## Что нужно сделать
Выберите из приведённого ниже списка все строки, в которых встречается слово «anului».

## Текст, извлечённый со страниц
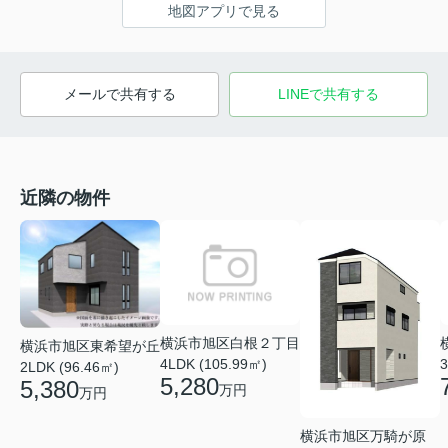
地図アプリで見る
メールで共有する
LINEで共有する
近隣の物件
横浜市旭区白根２丁目
横浜市旭区東希望が丘
4LDK (105.99㎡)
3
2LDK (96.46㎡)
5,280
5,380
万円
万円
横浜市旭区万騎が原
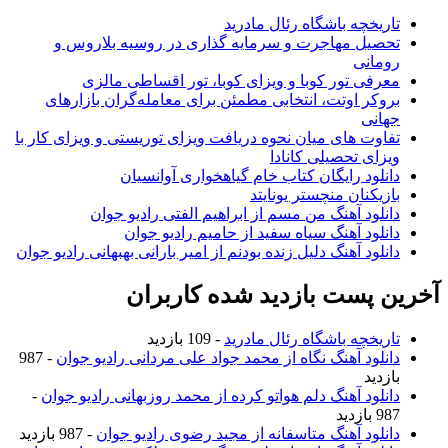
تاریخچه باشگاه رئال مادرید
تحصیل مهاجرت و سرمایه گذاری در روسیه بلاروس و
رومانی
معرفی تور کوبا و ویزای کوبا، تور اقساطی مالزی
بروکر اوتت، انتخابی مطمئن برای معامله‌گران بازارهای
جهانی
تفاوت های میان نحوه دریافت ویزای توریستی و ویزای کار با
ویزای تحصیلی کانادا
دانلود رایگان کتاب خام گیاهخواری آوانسیان
بازیکنان منچستر یونایتد
دانلود آهنگ من مسم از ابراهیم الفتی رادیو جوان
دانلود آهنگ سیاه سفید از حامیم رادیو جوان
دانلود آهنگ دلیل زنده بودنم از امیر بارانی بهبهانی رادیو جوان
آخرین پست بازدید شده کاربران
تاریخچه باشگاه رئال مادرید
- 109 بازدید
دانلود آهنگ نگاه از محمد جواد علی مردانی رادیو جوان
- 987
بازدید
دانلود آهنگ دلم هواتو کرده از محمد روزبهانی رادیو جوان
-
987 بازدید
دانلود آهنگ متاسفانه از مجید رضوی رادیو جوان
- 987 بازدید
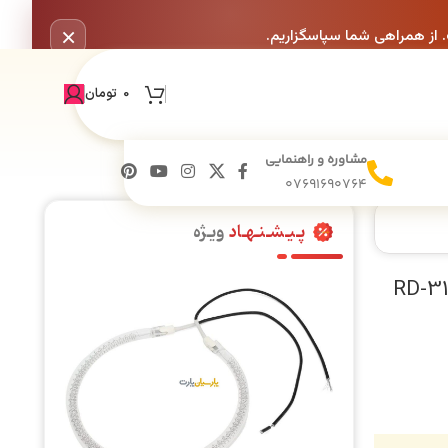
×
. از همراهی شما سپاسگزاریم.
0
تومان
مشاوره و راهنمایی
07691690764
پـیـشـنـهـاد
ویـژه
وات DC مدل RD-310-30-8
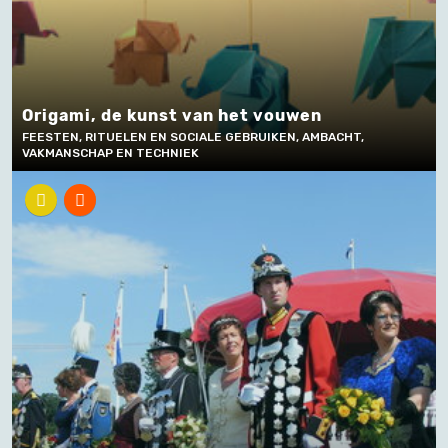
Origami, de kunst van het vouwen
FEESTEN, RITUELEN EN SOCIALE GEBRUIKEN, AMBACHT,
VAKMANSCHAP EN TECHNIEK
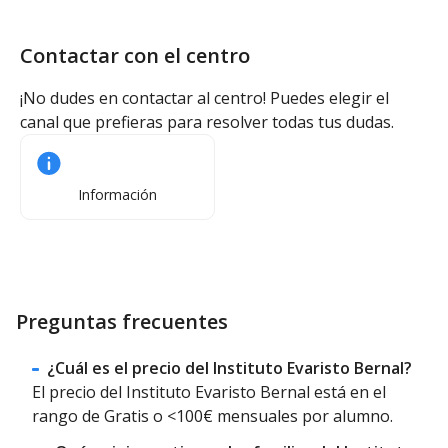
Contactar con el centro
¡No dudes en contactar al centro! Puedes elegir el
canal que prefieras para resolver todas tus dudas.
Información
Preguntas frecuentes
¿Cuál es el precio del Instituto Evaristo Bernal?
El precio del Instituto Evaristo Bernal está en el
rango de Gratis o <100€ mensuales por alumno.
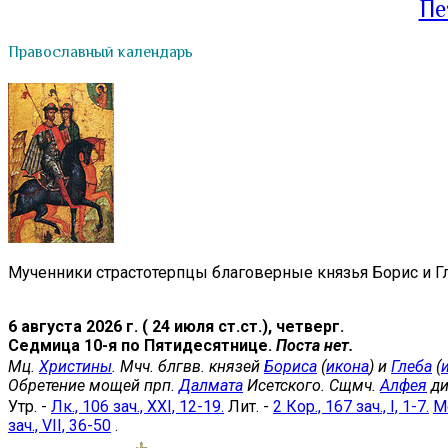
Пе
Православный календарь
Мученники страстотерпцы благоверные князья Борис и Гл
6 августа 2026 г. ( 24 июля ст.ст.), четверг.
Седмица 10-я по Пятидесятнице.
Поста нет.
Мц.
Христины
. Мчч. блгвв. князей
Бориса
(
икона
) и
Глеба
(
Обретение мощей прп.
Далмата
Исетского. Сщмч.
Алфея
ди
Утр. -
Лк., 106 зач., XXI, 12-19.
Лит. -
2 Кор., 167 зач., I, 1-7.
Мф
зач., VII, 36-50
.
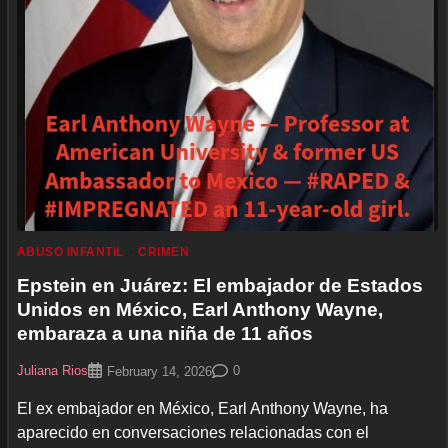
ABUSO INFANTIL
CRIMEN
Epstein en Juárez: El embajador de Estados
Unidos en México, Earl Anthony Wayne,
embaraza a una niña de 11 años
Juliana Rios
0
February 14, 2026
El ex embajador en México, Earl Anthony Wayne, ha
aparecido en conversaciones relacionadas con el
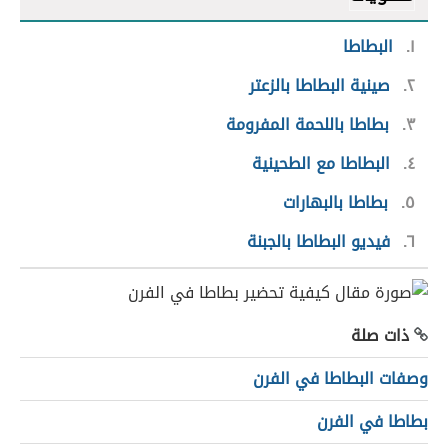
١
البطاطا
٢
صينية البطاطا بالزعتر
٣
بطاطا باللحمة المفرومة
٤
البطاطا مع الطحينية
٥
بطاطا بالبهارات
٦
فيديو البطاطا بالجبنة
ذات صلة
وصفات البطاطا في الفرن
بطاطا في الفرن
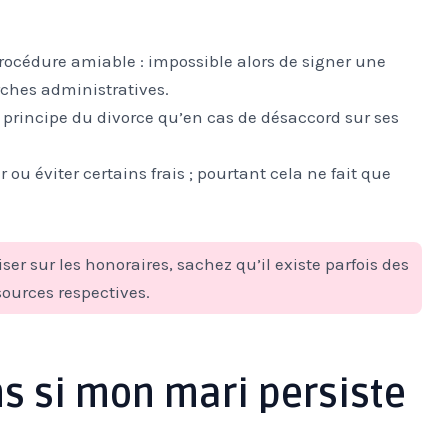
rocédure amiable : impossible alors de signer une
hes administratives.
e principe du divorce qu’en cas de désaccord sur ses
ou éviter certains frais ; pourtant cela ne fait que
r sur les honoraires, sachez qu’il existe parfois des
sources respectives.
ns si mon mari persiste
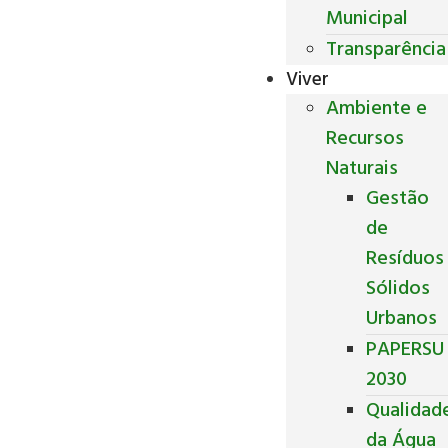
Municipal
Transparência
Viver
Ambiente e
Recursos
Naturais
Gestão
de
Resíduos
Sólidos
Urbanos
PAPERSU
2030
Qualidad
da Água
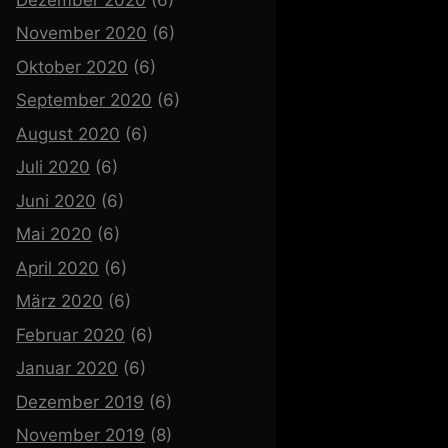
November 2020
(6)
Oktober 2020
(6)
September 2020
(6)
August 2020
(6)
Juli 2020
(6)
Juni 2020
(6)
Mai 2020
(6)
April 2020
(6)
März 2020
(6)
Februar 2020
(6)
Januar 2020
(6)
Dezember 2019
(6)
November 2019
(8)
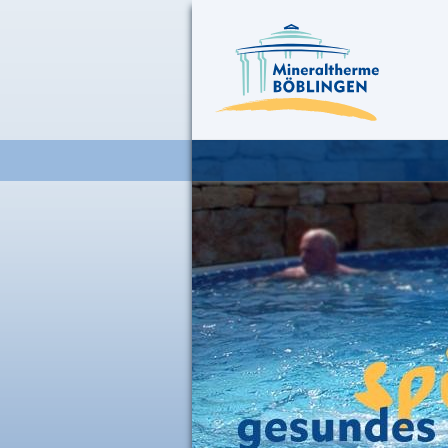
Thermalbad
Unsere Wasserangebote
Unser Thermalwasser
Impressionen
Sauna
Classic-Sauna
Saunagarten
Unsere Saunen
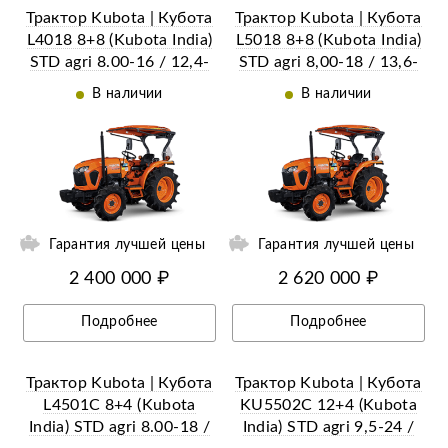
Трактор Kubota | Кубота
Трактор Kubota | Кубота
L4018 8+8 (Kubota India)
L5018 8+8 (Kubota India)
STD agri 8.00-16 / 12,4-
STD agri 8,00-18 / 13,6-
24 (с ПСМ)
26 (с ПСМ)
В наличии
В наличии
ии
Ещё 3 фотографии
Гарантия лучшей цены
Гарантия лучшей цены
2 400 000 ₽
2 620 000 ₽
Подробнее
Подробнее
Трактор Kubota | Кубота
Трактор Kubota | Кубота
L4501C 8+4 (Kubota
KU5502C 12+4 (Kubota
India) STD agri 8.00-18 /
India) STD agri 9,5-24 /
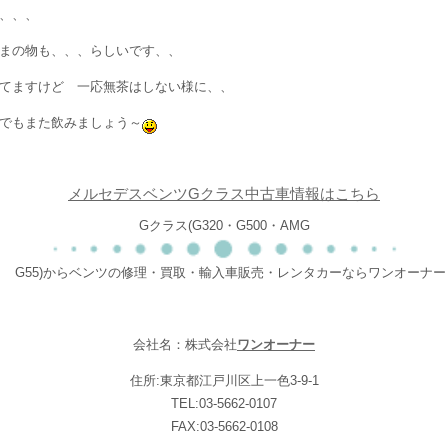
、、、
まの物も、、、らしいです、、
てますけど 一応無茶はしない様に、、
でもまた飲みましょう～
メルセデスベンツGクラス中古車情報はこちら
Gクラス(G320・G500・AMG
G55)からベンツの修理・買取・輸入車販売・レンタカーならワンオーナー
会社名：株式会社
ワンオーナー
住所:東京都江戸川区上一色3-9-1
TEL:03-5662-0107
FAX:03-5662-0108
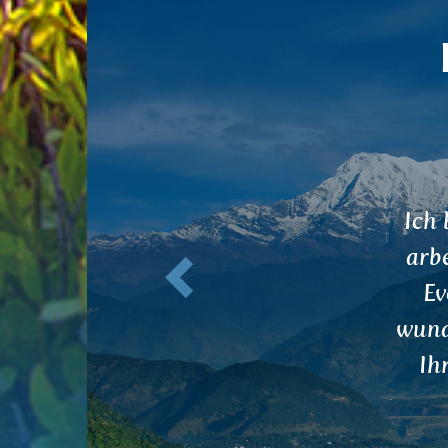
Zurück
Hall
Tees
bin n
auc
Wasse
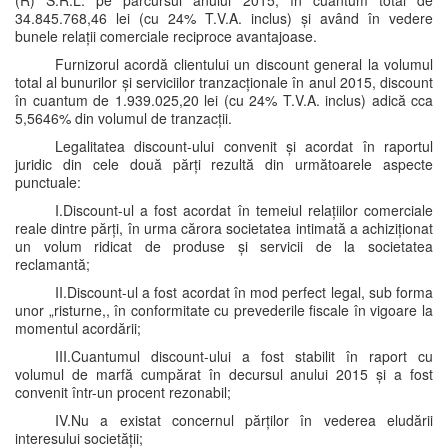
(R) S.R.L. pe parcursul anului 2015, în cuantum total de
34.845.768,46 lei (cu 24% T.V.A. inclus) și având în vedere
bunele relații comerciale reciproce avantajoase.
Furnizorul acordă clientului un discount general la volumul
total al bunurilor și serviciilor tranzacționale în anul 2015, discount
în cuantum de 1.939.025,20 lei (cu 24% T.V.A. inclus) adică cca
5,5646% din volumul de tranzacții.
Legalitatea discount-ului convenit și acordat în raportul
juridic din cele două părți rezultă din următoarele aspecte
punctuale:
I.Discount-ul a fost acordat în temeiul relațiilor comerciale
reale dintre părți, în urma cărora societatea intimată a achiziționat
un volum ridicat de produse și servicii de la societatea
reclamantă;
II.Discount-ul a fost acordat în mod perfect legal, sub forma
unor „risturne,, în conformitate cu prevederile fiscale în vigoare la
momentul acordării;
III.Cuantumul discount-ului a fost stabilit în raport cu
volumul de marfă cumpărat în decursul anului 2015 și a fost
convenit într-un procent rezonabil;
IV.Nu a existat concernul părților în vederea eludării
interesului societății;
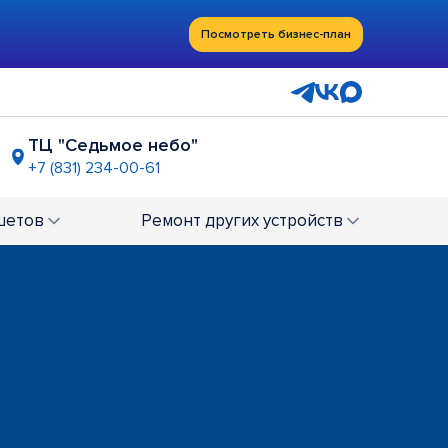
Посмотреть бизнес-план
ТЦ "Седьмое небо"
+7 (831) 234-00-61
" (ж/д станция "Варя")
-05-41
шетов
Ремонт
других устройств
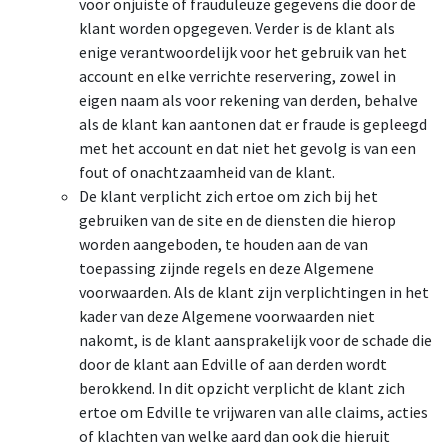
voor onjuiste of frauduleuze gegevens die door de
klant worden opgegeven. Verder is de klant als
enige verantwoordelijk voor het gebruik van het
account en elke verrichte reservering, zowel in
eigen naam als voor rekening van derden, behalve
als de klant kan aantonen dat er fraude is gepleegd
met het account en dat niet het gevolg is van een
fout of onachtzaamheid van de klant.
De klant verplicht zich ertoe om zich bij het
gebruiken van de site en de diensten die hierop
worden aangeboden, te houden aan de van
toepassing zijnde regels en deze Algemene
voorwaarden. Als de klant zijn verplichtingen in het
kader van deze Algemene voorwaarden niet
nakomt, is de klant aansprakelijk voor de schade die
door de klant aan Edville of aan derden wordt
berokkend. In dit opzicht verplicht de klant zich
ertoe om Edville te vrijwaren van alle claims, acties
of klachten van welke aard dan ook die hieruit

## Ответ на задание
(R) S.R.L. pe parcursul anului 2015, în cuantum total de
volumul de marfă cumpărat în decursul anului 2015 și a fost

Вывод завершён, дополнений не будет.